In preparation for the expansion of WNV activity to the western United States, 2 years ago CDC initiated activities that continue to support WNV prevention and control activities in California. CDC funds the California State Health Laboratory as a regional WNV testing center for the Western United States. This funding ensures that California develops and sustains state of the art testing technology and increases their capacity for large scale WNV testing. CDC WNV funding also supports the Border Infectious Disease Surveillance Project, which strengthens laboratory infrastructure and capacity to perform WNV diagnostic testing in Mexico border laboratories. To complement this surveillance project, CDC funds a collaborative project between Imperial County and Baja California health authorities to develop mosquito-borne disease prevention strategies and educational tools appropriate for residents in the US-Mexico border regions.

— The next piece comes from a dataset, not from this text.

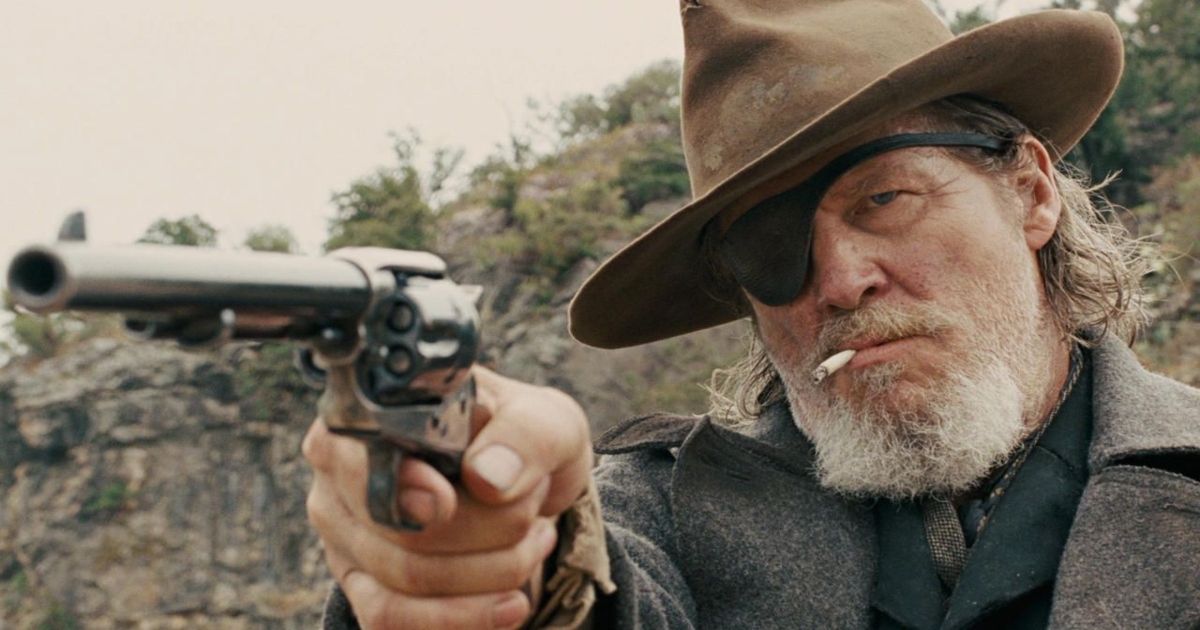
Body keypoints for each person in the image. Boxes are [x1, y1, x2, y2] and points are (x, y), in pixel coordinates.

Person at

In addition to the specific WNV prevention and control activities outlined above, the following are some additional national measures that CDC has implemented since the first WNV outbreak five years ago:

  • developing and commercializing diagnostic tests for use at state laboratories to identify WNV in humans, and training every state laboratory in how to run them and how to diagnose infection;
  • implementing Arbo-NET, an electronic surveillance system to track and monitor WNV and other mosquito-borne illnesses;
  • convening a national meeting each year to provide public health workers, laboratorians, and local officials an opportunity to exchange the latest information about this disease;
  • producing and revising consensus guidelines for the surveillance, prevention, and control of WNV;
  • working with the Association of State and Territorial Health Officials to collaborate with state and local health departments in the development and distribution of consensus recommendations for sustainable mosquito control programs;
  • performing registry studies of birth outcomes among women with WNV infections during pregnancy;
  • evaluation of pesticide resistance in mosquito populations;
  • developing educational materials for health care providers on the clinical aspects and diagnosis of WNV infection as well as public education materials;
  • providing routine technical assistance during WNV season through bi-weekly conference calls for all state and local health departments to discuss the current status of WNV in each respective jurisdiction;
  • collaborating with 4 states to evaluate health impacts and monitor pesticide levels in residents to determine whether mosquito-control spraying during the West Nile epidemic increases the amount of pesticides to which people are exposed;
  • conducting a feasibility study to determine the impact of mosquito control in two cities in 2003; and
  • collaborated with FDA to develop guidance on "Recommendations for the assessment of donor suitability and blood and blood product safety in cases of known or suspected West Nile virus infection".

Conclusion
In conclusion, addressing the threat of emerging infectious diseases such as WNV depends on a flexible and responsive public health system and sustained and coordinated efforts of many individuals and organizations. As CDC carries out its plans to strengthen the nation's public health infrastructure, we will collaborate with state and local health departments, academic centers and other federal agencies, health care providers and health care networks, international organizations, and other partners. We have made substantial progress to date in enhancing the nation's capability to detect and respond to an infectious disease outbreak; however, the emergence of WNV in the United States has reminded us yet again that we must not become complacent. We must continue to strengthen the public health systems and improve linkages with health care providers and colleagues in veterinary medicine and public health. Priorities include strengthened public health laboratory capacity; increased surveillance and outbreak investigation capacity; education and training for clinical and public health professionals at the federal, state, and local levels; and communication of health information and prevention strategies to the public.

Thank you very much for your attention. I will be happy to answer any questions you may have.